## WHAT IS NEEDED
Repeat exactly, and only, the lines from the line containing "Enable LSM6DSL Gyroscope." through the last line of the records below, including both.

--------------------------------------------------

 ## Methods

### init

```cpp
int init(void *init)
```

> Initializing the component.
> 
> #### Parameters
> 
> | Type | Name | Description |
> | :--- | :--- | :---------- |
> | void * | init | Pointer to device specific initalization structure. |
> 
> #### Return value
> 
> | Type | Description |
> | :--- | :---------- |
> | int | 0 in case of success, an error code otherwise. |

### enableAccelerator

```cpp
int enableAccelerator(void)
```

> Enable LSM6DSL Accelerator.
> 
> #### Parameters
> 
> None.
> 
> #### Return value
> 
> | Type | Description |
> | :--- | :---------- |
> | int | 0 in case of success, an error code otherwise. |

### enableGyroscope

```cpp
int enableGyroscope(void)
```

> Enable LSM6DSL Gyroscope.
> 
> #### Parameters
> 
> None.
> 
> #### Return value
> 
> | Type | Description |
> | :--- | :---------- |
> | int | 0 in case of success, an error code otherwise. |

--------------------------------------------------

## ANSWER
> Enable LSM6DSL Gyroscope.
> 
> #### Parameters
> 
> None.
> 
> #### Return value
> 
> | Type | Description |
> | :--- | :---------- |
> | int | 0 in case of success, an error code otherwise. |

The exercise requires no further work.